:: WHAT IS REQUIRED ::
Look through the material and tally each line bearing the word "serif". Give only the total.

:: EXCERPTED DATA ::
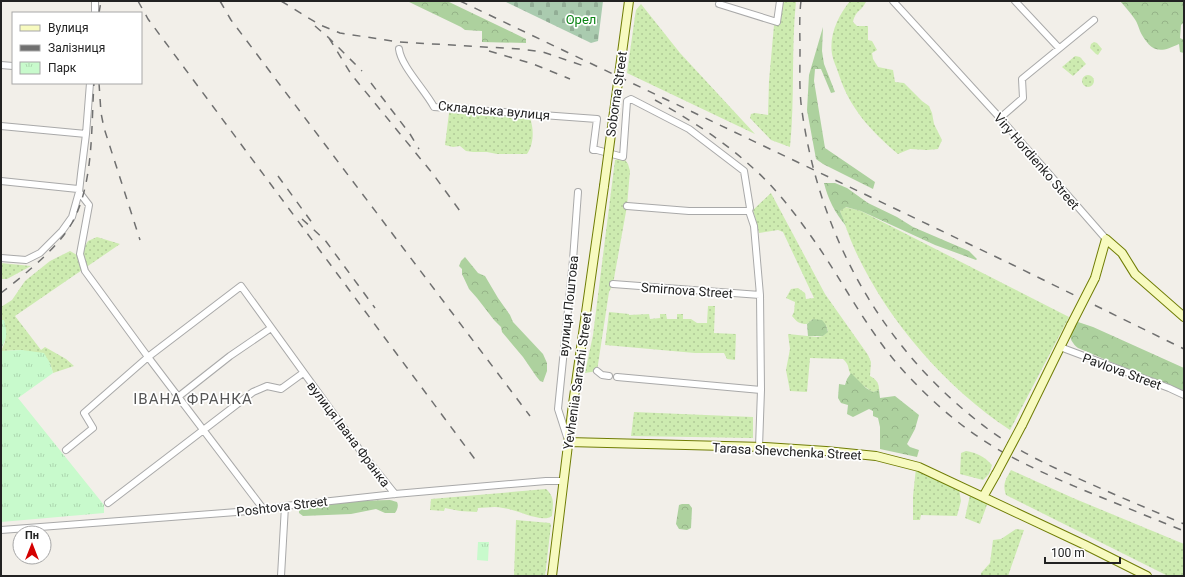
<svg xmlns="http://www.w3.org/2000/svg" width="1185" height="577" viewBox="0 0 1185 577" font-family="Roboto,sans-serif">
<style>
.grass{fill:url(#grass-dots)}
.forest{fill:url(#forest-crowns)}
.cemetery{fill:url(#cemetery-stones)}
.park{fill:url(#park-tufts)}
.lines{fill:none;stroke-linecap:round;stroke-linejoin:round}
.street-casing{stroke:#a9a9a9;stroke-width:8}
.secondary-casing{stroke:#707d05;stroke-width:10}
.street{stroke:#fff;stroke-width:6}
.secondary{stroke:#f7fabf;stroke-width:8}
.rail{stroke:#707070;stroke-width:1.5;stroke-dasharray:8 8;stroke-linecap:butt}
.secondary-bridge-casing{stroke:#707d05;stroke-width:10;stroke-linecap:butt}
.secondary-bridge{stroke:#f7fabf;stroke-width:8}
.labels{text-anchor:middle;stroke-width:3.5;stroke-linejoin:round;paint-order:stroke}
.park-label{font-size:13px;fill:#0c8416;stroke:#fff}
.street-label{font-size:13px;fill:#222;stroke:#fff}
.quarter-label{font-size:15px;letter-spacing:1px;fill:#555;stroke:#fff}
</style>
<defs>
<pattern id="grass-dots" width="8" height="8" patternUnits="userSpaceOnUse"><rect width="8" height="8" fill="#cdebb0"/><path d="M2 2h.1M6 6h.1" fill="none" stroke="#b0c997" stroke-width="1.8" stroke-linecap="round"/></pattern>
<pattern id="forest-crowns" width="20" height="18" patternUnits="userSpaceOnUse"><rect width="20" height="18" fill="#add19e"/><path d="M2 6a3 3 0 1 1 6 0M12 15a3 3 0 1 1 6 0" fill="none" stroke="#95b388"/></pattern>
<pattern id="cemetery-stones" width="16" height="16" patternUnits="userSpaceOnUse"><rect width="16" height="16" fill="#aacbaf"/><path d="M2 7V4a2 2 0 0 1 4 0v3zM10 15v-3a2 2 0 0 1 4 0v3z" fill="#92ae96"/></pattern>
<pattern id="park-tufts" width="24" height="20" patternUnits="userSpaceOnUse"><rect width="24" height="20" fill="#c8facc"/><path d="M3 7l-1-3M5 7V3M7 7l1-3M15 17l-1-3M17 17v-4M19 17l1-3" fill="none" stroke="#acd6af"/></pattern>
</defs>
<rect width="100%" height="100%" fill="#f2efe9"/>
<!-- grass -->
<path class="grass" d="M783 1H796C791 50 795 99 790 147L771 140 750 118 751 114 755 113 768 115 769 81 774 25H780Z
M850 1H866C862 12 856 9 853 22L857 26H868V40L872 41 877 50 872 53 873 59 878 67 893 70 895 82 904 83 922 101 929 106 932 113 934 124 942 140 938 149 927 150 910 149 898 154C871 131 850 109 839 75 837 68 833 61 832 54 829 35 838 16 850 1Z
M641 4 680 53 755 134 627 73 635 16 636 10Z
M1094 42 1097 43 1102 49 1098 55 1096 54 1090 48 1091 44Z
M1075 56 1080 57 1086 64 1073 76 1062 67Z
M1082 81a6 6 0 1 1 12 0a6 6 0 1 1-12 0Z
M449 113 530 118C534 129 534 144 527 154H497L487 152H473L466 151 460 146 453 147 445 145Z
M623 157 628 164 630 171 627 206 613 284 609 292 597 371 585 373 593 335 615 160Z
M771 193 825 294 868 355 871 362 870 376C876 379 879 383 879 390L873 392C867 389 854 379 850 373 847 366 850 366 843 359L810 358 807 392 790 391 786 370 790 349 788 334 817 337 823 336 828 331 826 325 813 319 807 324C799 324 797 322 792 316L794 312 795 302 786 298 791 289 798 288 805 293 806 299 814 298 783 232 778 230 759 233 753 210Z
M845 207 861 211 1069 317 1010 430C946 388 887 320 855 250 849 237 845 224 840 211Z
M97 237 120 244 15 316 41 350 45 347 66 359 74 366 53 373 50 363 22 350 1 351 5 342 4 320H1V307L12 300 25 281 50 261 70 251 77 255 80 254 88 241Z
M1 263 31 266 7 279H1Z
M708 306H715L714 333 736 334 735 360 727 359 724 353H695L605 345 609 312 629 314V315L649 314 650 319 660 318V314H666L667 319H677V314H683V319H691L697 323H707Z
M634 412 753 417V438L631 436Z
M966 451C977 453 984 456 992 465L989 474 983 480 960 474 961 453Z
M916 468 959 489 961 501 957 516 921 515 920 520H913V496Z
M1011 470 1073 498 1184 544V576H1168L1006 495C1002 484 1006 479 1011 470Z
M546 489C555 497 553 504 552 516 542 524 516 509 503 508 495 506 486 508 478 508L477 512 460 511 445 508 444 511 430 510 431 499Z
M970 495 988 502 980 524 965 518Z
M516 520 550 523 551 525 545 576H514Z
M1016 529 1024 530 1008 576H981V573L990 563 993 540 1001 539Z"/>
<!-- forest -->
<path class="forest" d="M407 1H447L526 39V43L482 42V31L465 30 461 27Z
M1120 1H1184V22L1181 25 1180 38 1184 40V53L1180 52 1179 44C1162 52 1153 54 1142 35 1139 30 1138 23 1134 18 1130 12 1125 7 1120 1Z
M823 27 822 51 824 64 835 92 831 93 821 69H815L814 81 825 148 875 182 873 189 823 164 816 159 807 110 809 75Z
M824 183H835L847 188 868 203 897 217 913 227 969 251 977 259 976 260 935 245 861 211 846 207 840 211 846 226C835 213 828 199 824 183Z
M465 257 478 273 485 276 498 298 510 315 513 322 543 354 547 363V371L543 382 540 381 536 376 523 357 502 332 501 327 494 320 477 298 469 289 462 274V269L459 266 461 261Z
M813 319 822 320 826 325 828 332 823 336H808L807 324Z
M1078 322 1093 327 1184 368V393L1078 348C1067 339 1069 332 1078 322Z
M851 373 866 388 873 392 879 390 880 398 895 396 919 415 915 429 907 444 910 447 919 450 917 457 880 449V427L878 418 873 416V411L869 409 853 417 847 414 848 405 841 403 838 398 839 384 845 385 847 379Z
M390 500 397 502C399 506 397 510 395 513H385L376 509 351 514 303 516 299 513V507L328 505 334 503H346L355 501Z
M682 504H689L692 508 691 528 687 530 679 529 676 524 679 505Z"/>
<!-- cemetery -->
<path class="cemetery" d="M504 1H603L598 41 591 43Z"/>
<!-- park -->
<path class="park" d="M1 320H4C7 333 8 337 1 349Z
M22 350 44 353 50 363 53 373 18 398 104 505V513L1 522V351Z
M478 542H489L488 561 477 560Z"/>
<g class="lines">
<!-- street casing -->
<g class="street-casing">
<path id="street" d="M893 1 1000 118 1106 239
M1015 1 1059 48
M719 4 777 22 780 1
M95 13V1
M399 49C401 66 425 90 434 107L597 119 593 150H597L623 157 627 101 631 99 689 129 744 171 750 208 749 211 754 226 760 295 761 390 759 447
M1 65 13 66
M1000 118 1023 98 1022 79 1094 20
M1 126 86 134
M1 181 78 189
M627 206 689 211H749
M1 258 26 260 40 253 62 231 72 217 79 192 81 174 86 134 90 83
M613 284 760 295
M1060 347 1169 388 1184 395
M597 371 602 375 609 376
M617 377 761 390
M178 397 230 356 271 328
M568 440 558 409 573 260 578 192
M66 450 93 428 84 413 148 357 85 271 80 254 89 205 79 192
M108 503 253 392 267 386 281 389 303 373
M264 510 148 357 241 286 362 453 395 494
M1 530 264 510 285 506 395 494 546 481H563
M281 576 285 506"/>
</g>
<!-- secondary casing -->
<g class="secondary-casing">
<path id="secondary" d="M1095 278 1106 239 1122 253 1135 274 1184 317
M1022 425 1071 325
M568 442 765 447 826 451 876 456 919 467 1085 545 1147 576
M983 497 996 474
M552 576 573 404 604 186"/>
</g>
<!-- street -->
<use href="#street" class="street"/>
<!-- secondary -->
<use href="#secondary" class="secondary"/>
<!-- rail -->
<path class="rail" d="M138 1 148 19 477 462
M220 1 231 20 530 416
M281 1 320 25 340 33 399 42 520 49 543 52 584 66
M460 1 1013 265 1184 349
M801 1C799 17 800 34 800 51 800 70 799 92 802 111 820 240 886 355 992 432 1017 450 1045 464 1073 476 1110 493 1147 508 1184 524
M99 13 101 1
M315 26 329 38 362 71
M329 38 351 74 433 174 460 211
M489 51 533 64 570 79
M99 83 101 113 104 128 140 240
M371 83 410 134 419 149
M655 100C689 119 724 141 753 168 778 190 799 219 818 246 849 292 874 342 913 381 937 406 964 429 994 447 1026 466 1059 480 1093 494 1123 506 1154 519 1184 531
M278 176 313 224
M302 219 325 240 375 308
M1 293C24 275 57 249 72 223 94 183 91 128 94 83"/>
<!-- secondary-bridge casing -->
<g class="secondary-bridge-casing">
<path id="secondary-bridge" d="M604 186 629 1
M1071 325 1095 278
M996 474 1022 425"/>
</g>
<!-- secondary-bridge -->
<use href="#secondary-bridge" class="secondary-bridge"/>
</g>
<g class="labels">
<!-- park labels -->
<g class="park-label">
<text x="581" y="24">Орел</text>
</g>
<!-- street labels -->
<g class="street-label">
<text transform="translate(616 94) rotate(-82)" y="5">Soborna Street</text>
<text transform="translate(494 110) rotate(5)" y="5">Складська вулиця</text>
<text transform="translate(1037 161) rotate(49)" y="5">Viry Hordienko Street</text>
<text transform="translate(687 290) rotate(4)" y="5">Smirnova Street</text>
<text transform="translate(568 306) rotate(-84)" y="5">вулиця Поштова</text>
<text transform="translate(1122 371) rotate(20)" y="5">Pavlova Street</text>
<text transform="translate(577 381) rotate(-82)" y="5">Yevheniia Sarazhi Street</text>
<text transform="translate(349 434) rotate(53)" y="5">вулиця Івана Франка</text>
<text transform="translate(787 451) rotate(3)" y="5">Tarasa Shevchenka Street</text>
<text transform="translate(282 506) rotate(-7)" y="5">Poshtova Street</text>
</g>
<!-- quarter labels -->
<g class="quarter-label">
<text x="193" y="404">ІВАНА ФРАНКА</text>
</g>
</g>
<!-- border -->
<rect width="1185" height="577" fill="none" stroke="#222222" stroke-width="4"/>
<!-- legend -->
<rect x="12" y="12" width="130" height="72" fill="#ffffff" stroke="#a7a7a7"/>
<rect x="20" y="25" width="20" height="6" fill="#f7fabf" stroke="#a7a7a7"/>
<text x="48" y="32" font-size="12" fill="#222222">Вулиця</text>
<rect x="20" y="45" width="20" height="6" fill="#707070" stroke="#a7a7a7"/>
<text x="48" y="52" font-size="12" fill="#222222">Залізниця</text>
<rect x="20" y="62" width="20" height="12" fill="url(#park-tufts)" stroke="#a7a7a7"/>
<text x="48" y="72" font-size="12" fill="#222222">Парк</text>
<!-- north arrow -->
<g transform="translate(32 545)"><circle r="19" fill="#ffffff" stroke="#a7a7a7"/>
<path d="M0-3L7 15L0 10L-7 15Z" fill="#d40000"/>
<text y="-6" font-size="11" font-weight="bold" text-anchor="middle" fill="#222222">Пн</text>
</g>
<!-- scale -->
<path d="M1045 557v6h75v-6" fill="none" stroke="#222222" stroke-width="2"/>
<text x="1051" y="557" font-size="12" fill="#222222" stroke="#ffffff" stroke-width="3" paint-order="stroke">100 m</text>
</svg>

--

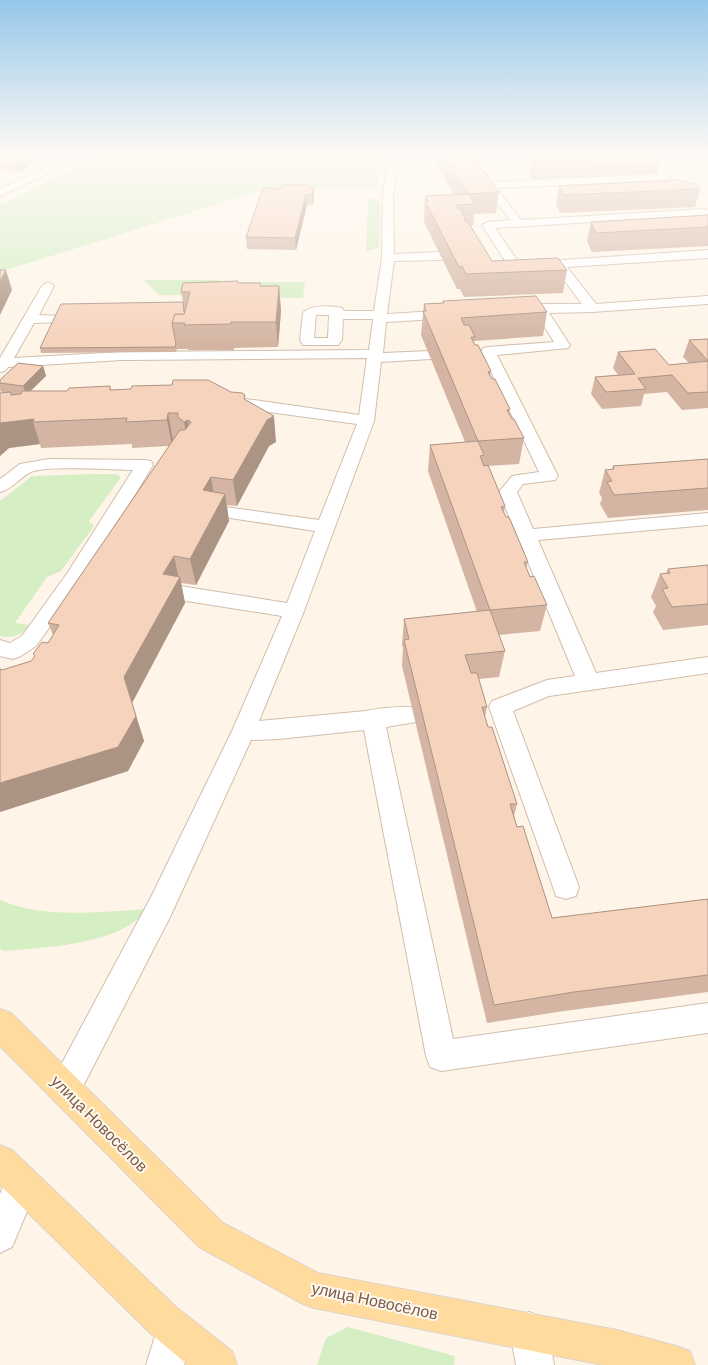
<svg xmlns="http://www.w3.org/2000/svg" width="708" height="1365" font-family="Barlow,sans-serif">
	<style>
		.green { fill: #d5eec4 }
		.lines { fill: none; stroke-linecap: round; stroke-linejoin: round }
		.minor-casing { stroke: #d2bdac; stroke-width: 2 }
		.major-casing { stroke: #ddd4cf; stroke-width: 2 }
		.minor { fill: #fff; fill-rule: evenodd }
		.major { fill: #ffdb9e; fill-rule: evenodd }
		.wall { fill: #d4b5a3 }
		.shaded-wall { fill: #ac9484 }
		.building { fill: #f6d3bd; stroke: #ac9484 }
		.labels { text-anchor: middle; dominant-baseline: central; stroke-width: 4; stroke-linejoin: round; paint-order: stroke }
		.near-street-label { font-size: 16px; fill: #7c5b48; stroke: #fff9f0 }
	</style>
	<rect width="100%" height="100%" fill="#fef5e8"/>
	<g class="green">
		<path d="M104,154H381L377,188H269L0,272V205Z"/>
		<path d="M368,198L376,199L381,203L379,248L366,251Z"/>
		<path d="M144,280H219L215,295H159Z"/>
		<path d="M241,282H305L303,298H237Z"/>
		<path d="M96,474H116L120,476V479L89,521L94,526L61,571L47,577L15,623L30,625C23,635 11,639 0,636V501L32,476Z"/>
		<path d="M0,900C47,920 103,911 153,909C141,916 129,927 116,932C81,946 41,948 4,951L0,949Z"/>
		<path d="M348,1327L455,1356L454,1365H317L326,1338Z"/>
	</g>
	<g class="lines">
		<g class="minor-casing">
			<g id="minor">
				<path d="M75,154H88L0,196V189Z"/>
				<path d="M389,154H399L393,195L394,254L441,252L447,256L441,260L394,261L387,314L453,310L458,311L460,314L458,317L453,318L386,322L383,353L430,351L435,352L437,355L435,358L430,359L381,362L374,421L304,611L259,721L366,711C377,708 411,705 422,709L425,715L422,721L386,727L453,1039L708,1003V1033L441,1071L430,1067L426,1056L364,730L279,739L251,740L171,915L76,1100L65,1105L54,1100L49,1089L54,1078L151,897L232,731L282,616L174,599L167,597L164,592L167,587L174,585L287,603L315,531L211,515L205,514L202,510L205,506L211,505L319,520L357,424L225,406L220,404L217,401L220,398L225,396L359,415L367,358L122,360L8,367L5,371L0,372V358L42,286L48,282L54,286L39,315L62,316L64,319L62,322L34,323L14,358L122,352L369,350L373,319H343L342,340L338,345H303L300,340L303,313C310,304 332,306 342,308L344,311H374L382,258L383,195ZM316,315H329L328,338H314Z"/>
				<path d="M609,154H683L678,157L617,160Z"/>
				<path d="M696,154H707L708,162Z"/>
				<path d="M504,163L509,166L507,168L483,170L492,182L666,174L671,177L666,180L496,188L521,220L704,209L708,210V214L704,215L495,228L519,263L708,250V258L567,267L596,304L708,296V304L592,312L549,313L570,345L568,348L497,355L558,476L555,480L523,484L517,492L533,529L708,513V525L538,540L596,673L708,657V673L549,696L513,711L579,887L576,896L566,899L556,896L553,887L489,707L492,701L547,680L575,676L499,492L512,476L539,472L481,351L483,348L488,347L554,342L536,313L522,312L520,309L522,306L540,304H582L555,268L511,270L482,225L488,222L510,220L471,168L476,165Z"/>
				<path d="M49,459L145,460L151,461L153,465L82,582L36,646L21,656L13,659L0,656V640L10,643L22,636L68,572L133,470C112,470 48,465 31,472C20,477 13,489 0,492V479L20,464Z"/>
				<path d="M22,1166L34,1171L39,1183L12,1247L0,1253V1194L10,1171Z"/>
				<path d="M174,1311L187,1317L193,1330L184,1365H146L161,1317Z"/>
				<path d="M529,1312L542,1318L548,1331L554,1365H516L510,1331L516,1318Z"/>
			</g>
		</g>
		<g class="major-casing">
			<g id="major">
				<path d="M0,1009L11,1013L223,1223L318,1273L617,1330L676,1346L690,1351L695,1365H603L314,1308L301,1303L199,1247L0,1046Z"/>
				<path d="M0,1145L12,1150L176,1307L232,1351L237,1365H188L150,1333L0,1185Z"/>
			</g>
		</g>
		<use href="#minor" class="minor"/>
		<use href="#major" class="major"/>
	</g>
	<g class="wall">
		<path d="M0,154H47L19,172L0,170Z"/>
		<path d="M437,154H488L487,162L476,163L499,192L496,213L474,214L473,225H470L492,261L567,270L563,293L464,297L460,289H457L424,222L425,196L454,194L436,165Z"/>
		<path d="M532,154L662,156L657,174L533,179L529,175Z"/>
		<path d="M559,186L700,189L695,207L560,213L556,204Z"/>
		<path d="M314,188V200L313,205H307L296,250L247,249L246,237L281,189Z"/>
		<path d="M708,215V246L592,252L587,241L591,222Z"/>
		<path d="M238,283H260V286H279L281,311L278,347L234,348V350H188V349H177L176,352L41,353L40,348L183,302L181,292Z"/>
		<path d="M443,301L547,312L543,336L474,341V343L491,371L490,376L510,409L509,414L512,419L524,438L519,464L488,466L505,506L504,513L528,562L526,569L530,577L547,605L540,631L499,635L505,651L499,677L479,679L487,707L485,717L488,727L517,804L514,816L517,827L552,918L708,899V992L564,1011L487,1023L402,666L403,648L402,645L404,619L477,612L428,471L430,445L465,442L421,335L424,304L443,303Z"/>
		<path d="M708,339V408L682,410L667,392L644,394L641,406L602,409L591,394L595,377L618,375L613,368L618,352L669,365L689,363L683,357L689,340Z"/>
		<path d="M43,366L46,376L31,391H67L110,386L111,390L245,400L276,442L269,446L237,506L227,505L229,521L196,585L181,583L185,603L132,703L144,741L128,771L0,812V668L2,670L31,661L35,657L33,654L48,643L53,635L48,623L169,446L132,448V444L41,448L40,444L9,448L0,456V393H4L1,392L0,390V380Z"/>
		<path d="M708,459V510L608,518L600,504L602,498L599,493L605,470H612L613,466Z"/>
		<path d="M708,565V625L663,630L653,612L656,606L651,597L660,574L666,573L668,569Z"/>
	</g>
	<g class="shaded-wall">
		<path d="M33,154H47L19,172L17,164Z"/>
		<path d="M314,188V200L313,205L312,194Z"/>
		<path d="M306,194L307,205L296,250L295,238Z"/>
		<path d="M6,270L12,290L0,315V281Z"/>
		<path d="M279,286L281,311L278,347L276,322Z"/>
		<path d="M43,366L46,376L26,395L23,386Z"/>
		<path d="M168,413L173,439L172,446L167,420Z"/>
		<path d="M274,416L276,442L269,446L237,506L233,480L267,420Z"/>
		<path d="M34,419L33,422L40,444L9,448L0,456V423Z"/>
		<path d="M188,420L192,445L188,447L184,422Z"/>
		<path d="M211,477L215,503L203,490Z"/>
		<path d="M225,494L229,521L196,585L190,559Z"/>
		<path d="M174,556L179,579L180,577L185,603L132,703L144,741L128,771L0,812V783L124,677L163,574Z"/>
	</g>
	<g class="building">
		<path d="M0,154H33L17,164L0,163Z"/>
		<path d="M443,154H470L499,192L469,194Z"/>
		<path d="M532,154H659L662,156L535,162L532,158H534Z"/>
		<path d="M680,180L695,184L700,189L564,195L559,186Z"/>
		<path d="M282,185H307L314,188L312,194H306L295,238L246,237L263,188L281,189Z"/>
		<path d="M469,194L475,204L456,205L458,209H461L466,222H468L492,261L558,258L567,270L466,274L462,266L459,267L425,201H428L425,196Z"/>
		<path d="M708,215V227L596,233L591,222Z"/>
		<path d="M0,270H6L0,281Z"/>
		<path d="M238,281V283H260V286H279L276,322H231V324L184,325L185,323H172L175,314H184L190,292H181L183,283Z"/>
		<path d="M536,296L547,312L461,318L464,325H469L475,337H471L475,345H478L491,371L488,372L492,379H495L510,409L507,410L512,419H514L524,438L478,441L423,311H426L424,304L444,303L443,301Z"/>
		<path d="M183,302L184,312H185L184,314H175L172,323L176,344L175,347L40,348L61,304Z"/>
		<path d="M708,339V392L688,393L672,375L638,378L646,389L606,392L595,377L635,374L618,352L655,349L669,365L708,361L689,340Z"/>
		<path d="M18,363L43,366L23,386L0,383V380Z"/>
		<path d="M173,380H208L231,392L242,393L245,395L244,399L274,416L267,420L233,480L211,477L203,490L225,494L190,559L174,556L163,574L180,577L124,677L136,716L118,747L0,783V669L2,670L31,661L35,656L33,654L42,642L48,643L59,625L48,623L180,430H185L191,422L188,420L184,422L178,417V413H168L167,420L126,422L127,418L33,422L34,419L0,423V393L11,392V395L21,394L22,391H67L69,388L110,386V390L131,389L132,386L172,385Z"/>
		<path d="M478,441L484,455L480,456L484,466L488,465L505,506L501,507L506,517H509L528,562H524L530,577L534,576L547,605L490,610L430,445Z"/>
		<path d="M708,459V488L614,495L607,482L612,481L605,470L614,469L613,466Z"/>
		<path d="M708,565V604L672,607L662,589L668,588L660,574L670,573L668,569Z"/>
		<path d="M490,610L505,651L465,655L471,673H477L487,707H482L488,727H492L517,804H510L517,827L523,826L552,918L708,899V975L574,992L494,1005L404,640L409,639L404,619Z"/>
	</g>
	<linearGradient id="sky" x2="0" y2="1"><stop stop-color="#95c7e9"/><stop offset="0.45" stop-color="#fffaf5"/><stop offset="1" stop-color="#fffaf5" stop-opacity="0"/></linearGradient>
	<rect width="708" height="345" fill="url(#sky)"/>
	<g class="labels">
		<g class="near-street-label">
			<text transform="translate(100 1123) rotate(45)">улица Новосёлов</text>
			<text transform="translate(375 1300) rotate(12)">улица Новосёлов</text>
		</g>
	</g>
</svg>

:: ANSWER TO THE EXERCISE ::
2